A Swarm of Unchecked Star Wars Reckless Mercenaries

I have a bad feeling about this. It started with roguish blaster fire and has escalated to full blown scruffy-looking nerf herding (and I don’t mean the punk geek rock band from the 1990’s). You can spot them when the lights are suddenly turned on in a darkened room.  Unbelievably, it has now gotten to the point that the damn things don’t even care if it is light or dark or if the room is occupied or empty.  They are brazen and I fear multiplying.  Experts say it starts with a few and left unchecked can turn to millions.  You can hear them scurrying.  You can hear them smuggling. I don’t know how this happened, but I feel certain that I have a full-blown infestation of Han Solos. 

Here I caught a 1980 Bespin Han Solo trying to get in the window.

Although prized and adorable, it is still scary to find a 1977 original Han Solo creeping out from under your TV stand.
That’s right.  I have an influx of according to wookieepedia “one of the best smugglers in the galaxy.”  Oh sure, I know you are thinking lucky me, how cool, thank God it isn’t Jabba the Hutt or God forbid Jar Jar Binks…but no it isn’t all it is cracked up to be.  In these huge numbers, he is dangerous and downright annoying.

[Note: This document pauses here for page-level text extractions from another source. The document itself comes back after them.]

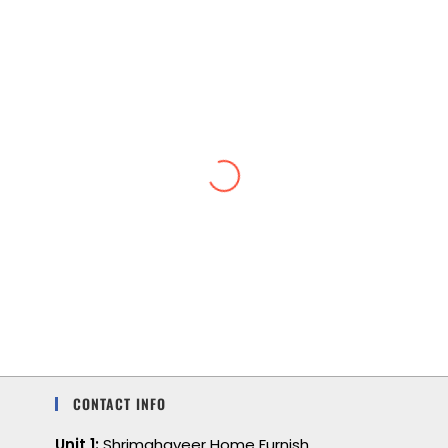
Lightweight and cool
I love the feel of a lightweight, soft, cool
feeling. I also love the color and comfort.
CONTACT INFO
Unit 1:
Shrimahaveer Home Furnish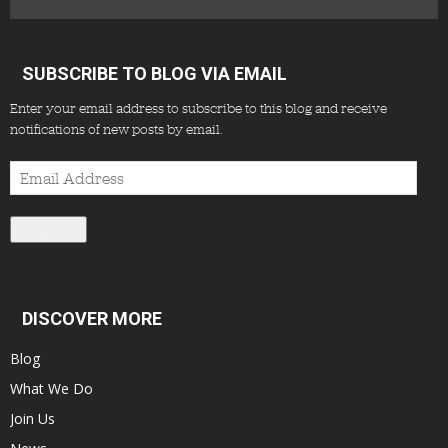
SUBSCRIBE TO BLOG VIA EMAIL
Enter your email address to subscribe to this blog and receive
notifications of new posts by email.
Email
Address
Subscribe
DISCOVER MORE
Blog
What We Do
Join Us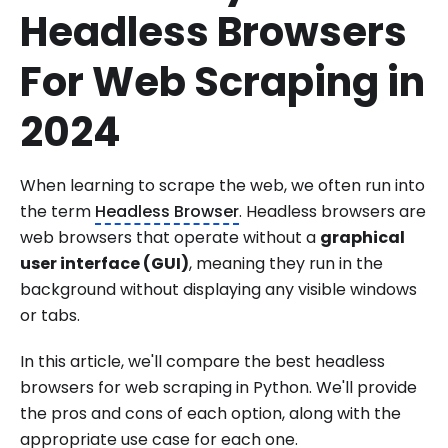
Headless Browsers
For Web Scraping in
2024
When learning to scrape the web, we often run into
the term
Headless Browser
. Headless browsers are
web browsers that operate without a
graphical
user interface (GUI)
, meaning they run in the
background without displaying any visible windows
or tabs.
In this article, we'll compare the best headless
browsers for web scraping in Python. We'll provide
the pros and cons of each option, along with the
appropriate use case for each one.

Amazingly, I caught this 1997 unnecessarily buff Han Solo running away after I caught him trying to climb in the toilet.  I assume he was attempting to hydrate.

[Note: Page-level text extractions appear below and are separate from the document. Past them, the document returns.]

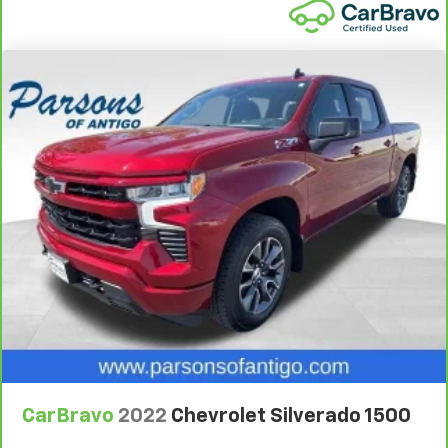
Cruise on in style. The leather and metal-looking
steering wheel material has sections of leather and
metal-like plastic for a comfortable and stylish
grip.
Leather seat upholstery - superior sitting. There’s
more class in the cabin with leather seat
upholstery. The leather material is luxurious to the
touch, offers a distinctive look, and is easy to clean.
Put a little luxury behind you with leather seat
upholstery.
Leather rear seat upholstery - superior sitting.
There’s more class in the cabin with leather rear
seat upholstery. The leather material is luxurious to
the touch, offers a distinctive look, and is easy to
clean. Put a little luxury behind you with leather
rear seat upholstery.
Front seatback upholstery
: Leatherette front
seatback upholstery
Front head restraint control
: Manual front seat
CarBravo
2022
Chevrolet Silverado 1500
head restraint control
Rear head restraint control
: Manual rear seat head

Here is another 1997 gratuitously muscular Han Solo in Endor gear hiding in my romaine lettuce. 
Now don’t get me wrong a few of them…that’s a good thing.  Who, in moderation, doesn’t enjoy their wit and swagger? Too many, however just leads to trouble, a funky smell and chewed wires. It just can’t be ignored anymore.  I’m going to have to call a professional.  What if one crawls into my mouth and lays Corellian eggs in the middle of the night for Christ’s sake?!  I know this will be hard to overcome, but honestly I prefer if you just never tell me the odds.
I was horrified to discover not only 1980 Hoth Han Solo, but his stinky (on the outside as well as inside) Tauntaun in my freezer.

Here is yet another 1977 original Han Solo missing his blaster sneaking about behind an original Clint Stone painting.

You know when you discover a Han Solo in carbonite under your sink, it has been there awhile.